Related: Scientists have built an “electronic tongue” powered by AI
As traditional electronic components are malfunctions in liquids, researchers had to separate detection and processing functions. This breakthrough overcomes its limitations by using graphene oxide films that can detect and carry out much of the liquid-immersed information processing.
“We lack the components that can reliably perform sensing, logic processing, and neurogenetic computing in a liquid environment,” Yan said. “Our research is trying to tackle these critical issues head on.”
The artificial tongue functions by dissolving the compound in a liquid, which breaks down into ions. The ions pass through a special layer of carbon sheets that create incredibly small channels, thousands of times thinner than human hair.
This allows ions to create unique patterns that show the flavor that the initial compound represents. The system then “learns” this pattern and becomes more accurate to identify tastes with continuous use.
The key innovation lies in the way researchers slowed the movement of ions through channels, making them 500 times slower than usual. This slowdown gave me the time to “remember” each taste I encountered, with memories that lasted for about 140 seconds, not just milliseconds, depending on the thickness of the membrane.
The researchers compared the results with a recent study by Andrew Pannone and colleagues published in the journal Nature in October 2024. In this study, data from graphene-based electronic tongues was analyzed using neural networks run on traditional solid-state computers.
The system processes information in what scientists call reservoirs, allowing the system to learn flavors. Neural networks or processing parts of the system identify patterns and pass them for final processing.
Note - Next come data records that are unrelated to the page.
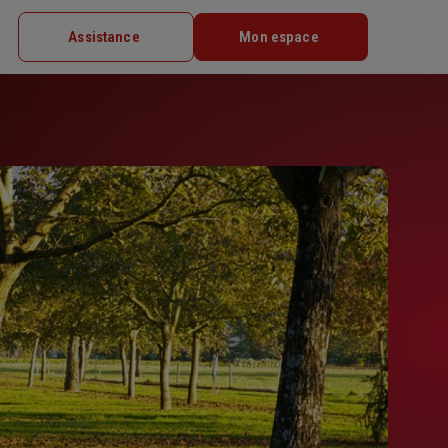
Assistance
Mon espace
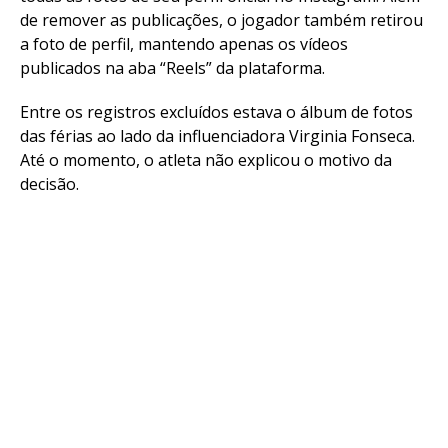
de remover as publicações, o jogador também retirou
a foto de perfil, mantendo apenas os vídeos
publicados na aba “Reels” da plataforma.
Entre os registros excluídos estava o álbum de fotos
das férias ao lado da influenciadora Virginia Fonseca.
Até o momento, o atleta não explicou o motivo da
decisão.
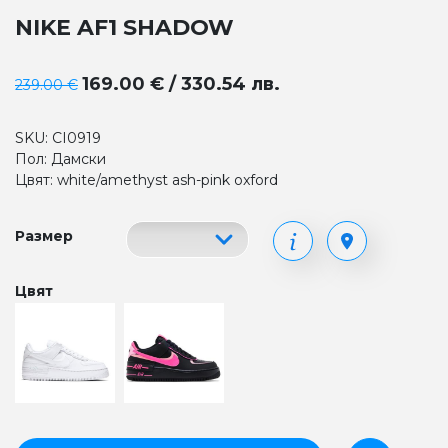
NIKE AF1 SHADOW
169.00 € / 330.54 лв.
239.00 €
SKU: CI0919
Пол: Дамски
Цвят: white/amethyst ash-pink oxford
Размер
Цвят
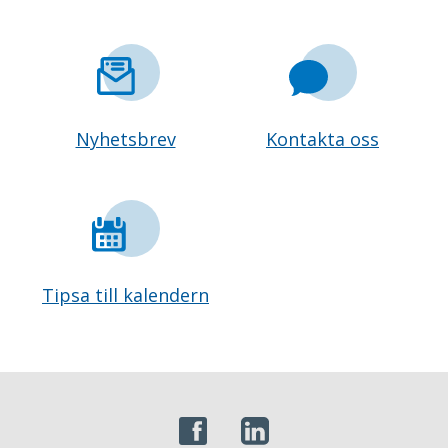
Nyhetsbrev
Kontakta oss
Tipsa till kalendern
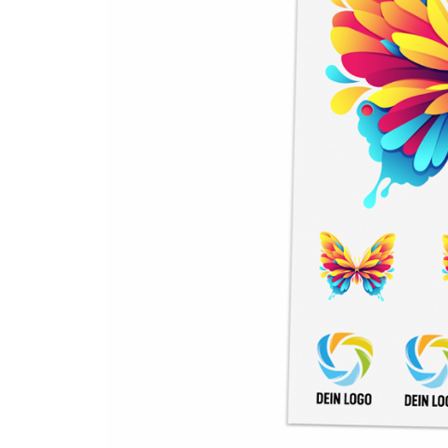
Previous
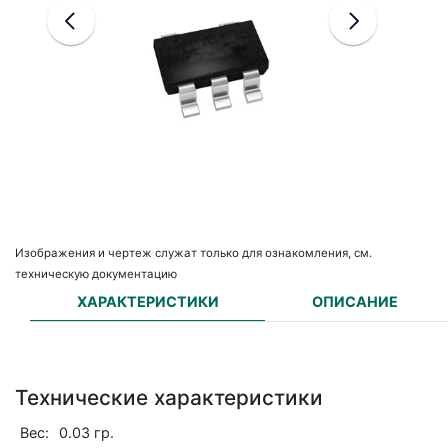
Изображения и чертеж служат только для ознакомления, см.
техническую документацию
ХАРАКТЕРИСТИКИ
ОПИСАНИЕ
Технические характеристики
Вес:
0.03 гр.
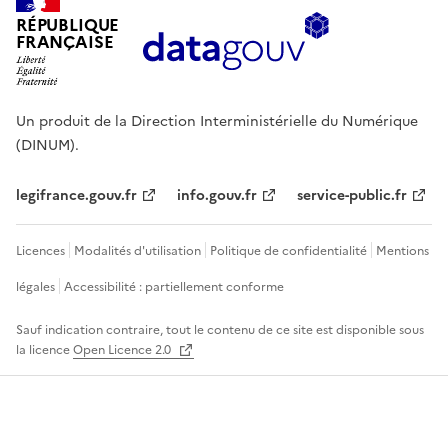
RÉPUBLIQUE
FRANÇAISE
Un produit de la Direction Interministérielle du Numérique
(DINUM).
legifrance.gouv.fr
info.gouv.fr
service-public.fr
Licences
Modalités d'utilisation
Politique de confidentialité
Mentions
légales
Accessibilité : partiellement conforme
Sauf indication contraire, tout le contenu de ce site est disponible sous
la licence
Open Licence 2.0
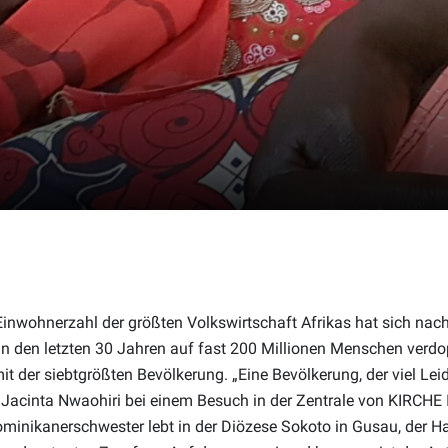
Einwohnerzahl der größten Volkswirtschaft Afrikas hat sich nach
in den letzten 30 Jahren auf fast 200 Millionen Menschen verdop
t der siebtgrößten Bevölkerung. „Eine Bevölkerung, der viel Leid
 Jacinta Nwaohiri bei einem Besuch in der Zentrale von KIRCHE
Dominikanerschwester lebt in der Diözese Sokoto in Gusau, der H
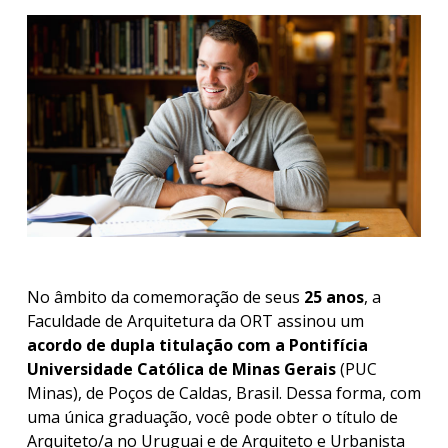
acadé
Publi
Becas
dispo
Exten
Nove
Iniciá
tu
inscri
No âmbito da comemoração de seus
25 anos
, a
Faculdade de Arquitetura da ORT assinou um
Solici
acordo de dupla titulação com a Pontifícia
más
Universidade Católica de Minas Gerais
(PUC
infor
Minas), de Poços de Caldas, Brasil. Dessa forma, com
uma única graduação, você pode obter o título de
Arquiteto/a no Uruguai e de Arquiteto e Urbanista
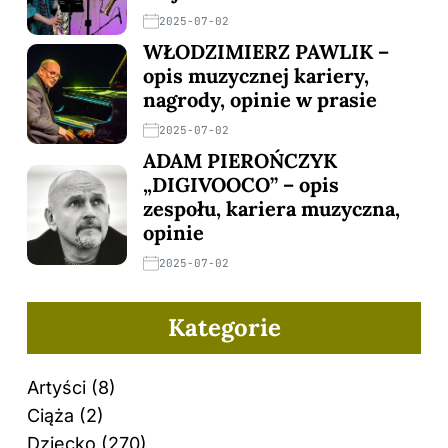
2025-07-02
WŁODZIMIERZ PAWLIK –
opis muzycznej kariery,
nagrody, opinie w prasie
2025-07-02
ADAM PIEROŃCZYK
„DIGIVOOCO” – opis
zespołu, kariera muzyczna,
opinie
2025-07-02
Kategorie
Artyści
(8)
Ciąża
(2)
Dziecko
(270)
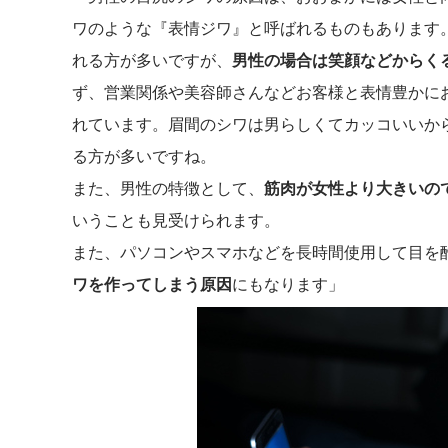
ワのような『表情ジワ』と呼ばれるものもあります
れる方が多いですが、
男性の場合は笑顔などからく
ず、営業関係や美容師さんなどお客様と表情豊かに
れています。眉間のシワは男らしくてカッコいいか
る方が多いですね。
また、男性の特徴として、
筋肉が女性より大きいの
いうことも見受けられます。
また、パソコンやスマホなどを長時間使用して目を
ワを作ってしまう原因
にもなります」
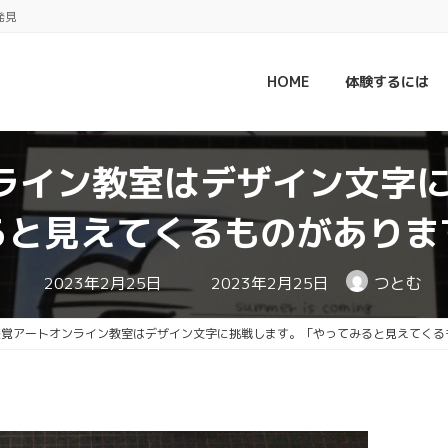
発見
HOME
体験するには
ライン教室はデザイン文字
ると見えてくるものがありま
最
2023年2月25日
2023年2月25日
つとむ
終
更
新
感覚アートオンライン教室はデザイン文字に挑戦します。「やってみると見えてくる
日
時
:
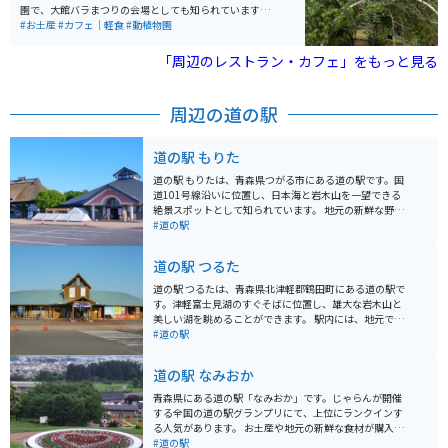
の少し手前には有名な青函トンネルがあり、中には入れ
園で、大館バラまつりの会場としても知られています。
ませんがすぐ近くまで行き少しでけ中を見ることができ
開園は4月から10月で、特に6月中旬の見頃には色とりど
#お土産
#カフェ｜軽食
#動植物園
ます。車の数はお昼のピーク時でも駐車場の３分の１く
りのバラが園内を彩り、バラのトンネルや通路を歩きな
らいは空いています。 ただし、周辺は町におりないとガ
がら華やかな香りに包まれる癒しの時間を楽しめます。
「周辺のレストラン・カフェ」をもっと見る
ソリンスタンドもコンビニもスーパーもトイレも無いた
入園料は無料で駐車場も完備されており、気軽に立ち寄
め、注意してください。龍飛岬の周りには絶景を楽しめ
れるのも魅力です。 園内のカフェでは食事メニューに加
るホテルがいくつかありますので、１泊するのもおすす
え、「恋するローズソーダ」やローズソフトなどここな
周辺の道の駅
めです。
らではのスイーツも人気。近くには秋田犬会館もあり、
合わせて観光するのもおすすめです。アクセスしやす
く、バイクでのツーリング途中の休憩スポットとしても
道の駅 もりた
最適な場所です。
道の駅 もりたは、青森県つがる市にある道の駅です。国
道101号線沿いに位置し、日本海と岩木山を一望できる
絶景スポットとして知られています。 地元の新鮮な野菜
や果物、海産物が販売されている直売所が人気です。レ
#道の駅
ストランでは、地元食材を使った料理を楽しむことがで
きます。特に、日本海の幸をふんだんに使った海鮮丼が
道の駅 つるた
おすすめです。 バイクで訪れる場合、道の駅には広々と
した駐車場が完備されているので安心です。日本海沿い
道の駅 つるたは、青森県北津軽郡鶴田町にある道の駅で
の道路は、景色が良くツーリングにも最適です。ただ
す。津軽富士見湖のすぐそばに位置し、雄大な岩木山と
し、冬場は積雪や路面凍結の可能性があるので注意が必
美しい湖を眺めることができます。 駅内には、地元でと
要です。 道の駅 もりた周辺には、十三湖やベンセ湿原な
れた新鮮な農産物を販売する直売所や、鶴田町の名物料
#道の駅
ど、自然豊かな観光スポットも点在しています。十三湖
理である「つがる漬け」を提供するレストランがありま
は、淡水と海水が混ざり合う汽水湖で、様々な魚介類が
す。つがる漬けは、新鮮な野菜を醤油ベースのタレに漬
道の駅 なみおか
生息しています。周辺では、しじみ漁が盛んに行われて
け込んだもので、ご飯のお供にぴったりです。 バイクで
おり、道の駅でも新鮮なしじみが販売されています。ベ
訪れる際は、道の駅に隣接する駐車場にバイク専用の駐
青森県にある道の駅「なみおか」です。じゃらんが開催
ンセ湿原は、貴重な動植物が生息する湿原です。遊歩道
車スペースがあります。道の駅 つるたは、雄大な自然と
する全国の道の駅グランプリにて、上位にランクインす
が整備されており、自然観察を楽しむことができます。
地元の美味しい食べ物を満喫できるスポットです。ドラ
る人気があります。 お土産や地元の新鮮な食材が購入で
イブやツーリングの休憩にぜひお立ち寄りください。
きるのは勿論のこと、リンゴの収穫時期にはもぎ取り体
#道の駅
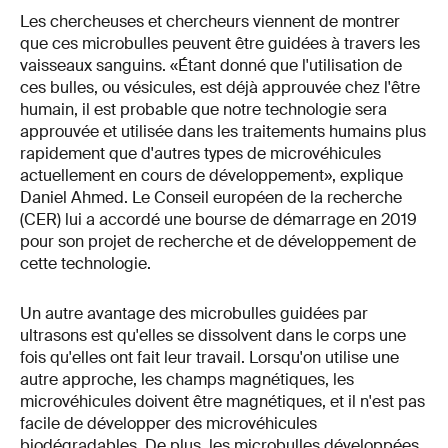
Les chercheuses et chercheurs viennent de montrer
que ces microbulles peuvent être guidées à travers les
vaisseaux sanguins. «Étant donné que l'utilisation de
ces bulles, ou vésicules, est déjà approuvée chez l'être
humain, il est probable que notre technologie sera
approuvée et utilisée dans les traitements humains plus
rapidement que d'autres types de microvéhicules
actuellement en cours de développement», explique
Daniel Ahmed. Le Conseil européen de la recherche
(CER) lui a accordé une bourse de démarrage en 2019
pour son projet de recherche et de développement de
cette technologie.
Un autre avantage des microbulles guidées par
ultrasons est qu'elles se dissolvent dans le corps une
fois qu'elles ont fait leur travail. Lorsqu'on utilise une
autre approche, les champs magnétiques, les
microvéhicules doivent être magnétiques, et il n'est pas
facile de développer des microvéhicules
biodégradables. De plus, les microbulles développées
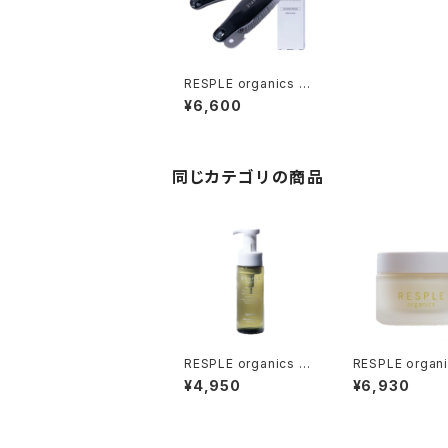
RESPLE organics sh
ower BRUSH 【シャン
¥6,600
プーブラシ】
同じカテゴリの商品
RESPLE organics C
RESPLE orga
ONFORT FORM 200
COMFORT BA
¥4,950
¥6,930
ml
NG CREAM 47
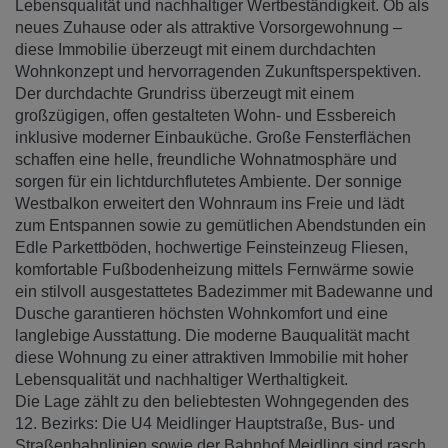
Lebensqualität und nachhaltiger Wertbeständigkeit. Ob als
neues Zuhause oder als attraktive Vorsorgewohnung –
diese Immobilie überzeugt mit einem durchdachten
Wohnkonzept und hervorragenden Zukunftsperspektiven.
Der durchdachte Grundriss überzeugt mit einem
großzügigen, offen gestalteten Wohn- und Essbereich
inklusive moderner Einbauküche. Große Fensterflächen
schaffen eine helle, freundliche Wohnatmosphäre und
sorgen für ein lichtdurchflutetes Ambiente. Der sonnige
Westbalkon erweitert den Wohnraum ins Freie und lädt
zum Entspannen sowie zu gemütlichen Abendstunden ein
Edle Parkettböden, hochwertige Feinsteinzeug Fliesen,
komfortable Fußbodenheizung mittels Fernwärme sowie
ein stilvoll ausgestattetes Badezimmer mit Badewanne und
Dusche garantieren höchsten Wohnkomfort und eine
langlebige Ausstattung. Die moderne Bauqualität macht
diese Wohnung zu einer attraktiven Immobilie mit hoher
Lebensqualität und nachhaltiger Werthaltigkeit.
Die Lage zählt zu den beliebtesten Wohngegenden des
12. Bezirks: Die U4 Meidlinger Hauptstraße, Bus- und
Straßenbahnlinien sowie der Bahnhof Meidling sind rasch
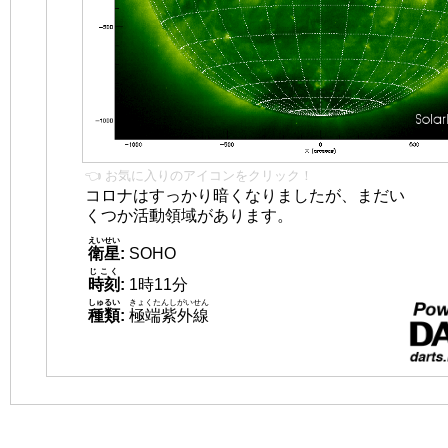
👈 お気に入りのアイコンをクリック！
コロナはすっかり暗くなりましたが、まだい
くつか活動領域があります。
えいせい
衛星
:
SOHO
じこく
時刻
:
1時11分
しゅるい
きょくたんしがいせん
種類
:
極端紫外線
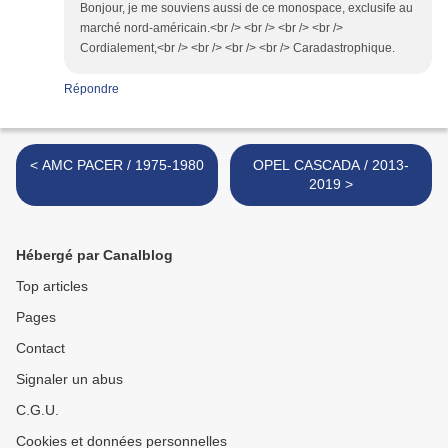
Bonjour, je me souviens aussi de ce monospace, exclusife au
marché nord-américain.<br /> <br /> <br /> <br />
Cordialement,<br /> <br /> <br /> <br /> Caradastrophique.
Répondre
< AMC PACER / 1975-1980
OPEL CASCADA / 2013-
2019 >
Hébergé par Canalblog
Top articles
Pages
Contact
Signaler un abus
C.G.U.
Cookies et données personnelles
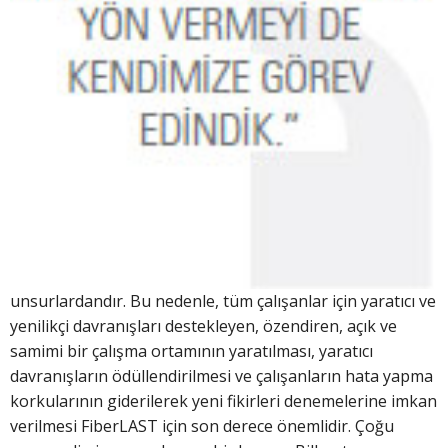
unsurlardandır. Bu nedenle, tüm çalışanlar için yaratıcı ve
yenilikçi davranışları destekleyen, özendiren, açık ve
samimi bir çalışma ortamının yaratılması, yaratıcı
davranışların ödüllendirilmesi ve çalışanların hata yapma
korkularının giderilerek yeni fikirleri denemelerine imkan
verilmesi FiberLAST için son derece önemlidir. Çoğu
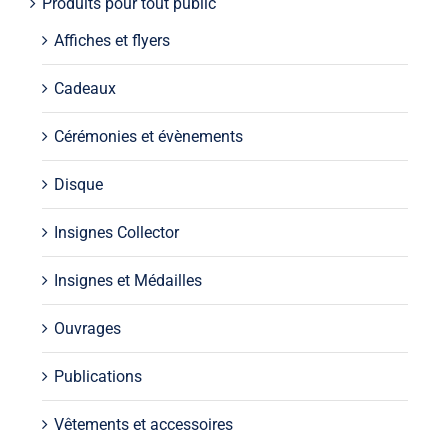
Produits pour tout public
Affiches et flyers
Cadeaux
Cérémonies et évènements
Disque
Insignes Collector
Insignes et Médailles
Ouvrages
Publications
Vêtements et accessoires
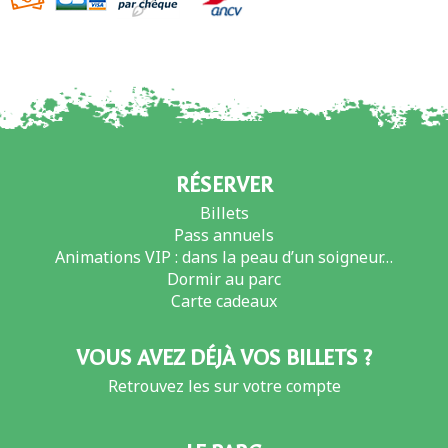
RÉSERVER
Billets
Pass annuels
Animations VIP : dans la peau d’un soigneur…
Dormir au parc
Carte cadeaux
VOUS AVEZ DÉJÀ VOS BILLETS ?
Retrouvez les sur votre compte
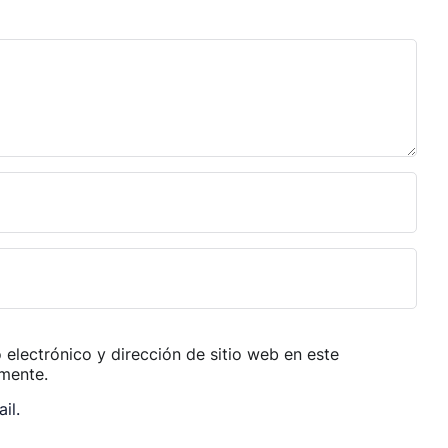
electrónico y dirección de sitio web en este
mente.
il.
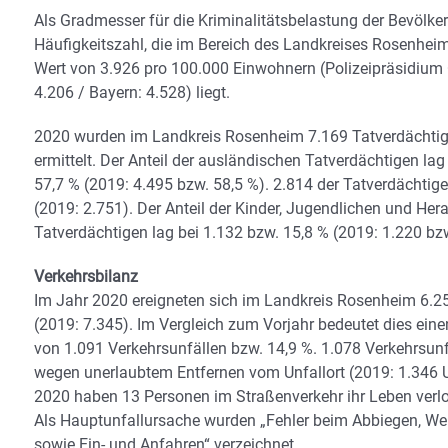
Als Gradmesser für die Kriminalitätsbelastung der Bevölker
Häufigkeitszahl, die im Bereich des Landkreises Rosenhei
Wert von 3.926 pro 100.000 Einwohnern (Polizeipräsidium
4.206 / Bayern: 4.528) liegt.
2020 wurden im Landkreis Rosenheim 7.169 Tatverdächtig
ermittelt. Der Anteil der ausländischen Tatverdächtigen lag
57,7 % (2019: 4.495 bzw. 58,5 %). 2.814 der Tatverdächti
(2019: 2.751). Der Anteil der Kinder, Jugendlichen und H
Tatverdächtigen lag bei 1.132 bzw. 15,8 % (2019: 1.220 bzw
Verkehrsbilanz
Im Jahr 2020 ereigneten sich im Landkreis Rosenheim 6.2
(2019: 7.345). Im Vergleich zum Vorjahr bedeutet dies ei
von 1.091 Verkehrsunfällen bzw. 14,9 %. 1.078 Verkehrsun
wegen unerlaubtem Entfernen vom Unfallort (2019: 1.346 Un
2020 haben 13 Personen im Straßenverkehr ihr Leben verlo
Als Hauptunfallursache wurden „Fehler beim Abbiegen, W
sowie Ein- und Anfahren“ verzeichnet.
“We used a simpler machine learning system to identify different flavors: some reservoir computing and some basic neural networks,” Yan explained. “Importantly, our physical devices actually did some of the computing work,” which is different from systems that rely entirely on external computers for processing.
The system gradually builds memories, just as how the brain learns to distinguish taste. With each exposure, the system is better at distinguishing similar preferences.
“It can definitely distinguish between complex flavors such as coffee, cola, and even mixtures. It matches the performance of Panon’s sophisticated neural network,” Yong said.
Medical and practical applications
This technology allows early detection of disease through taste analysis, helps identify the effects of drugs, and can help people who have lost their sense of taste due to neurological disorders or stroke.
Artificial tongues also help improve food safety testing, quality control of beverage production, and environmental monitoring of water supply. This can be done by identifying a specific flavor in the sample.
“These innovations lay a critical foundation for applications, from medical diagnosis to autonomous machines that can ‘savour’ the environment,” Yong said.
The results are promising, but Yong acknowledged that there are still important challenges. “The system is still too bulky for practical applications,” he told Live Science. “Detection sensitivity needs to be improved and power consumption is higher than we want.”
Yong remains optimistic about the timeline of improvements, however. “We have seen transformative advances in healthcare technology, robotics and environmental surveillance within the next decade, as we decipher the challenges of improving power efficiency, integrating multiple sensors, and develop compatible neural hardware.”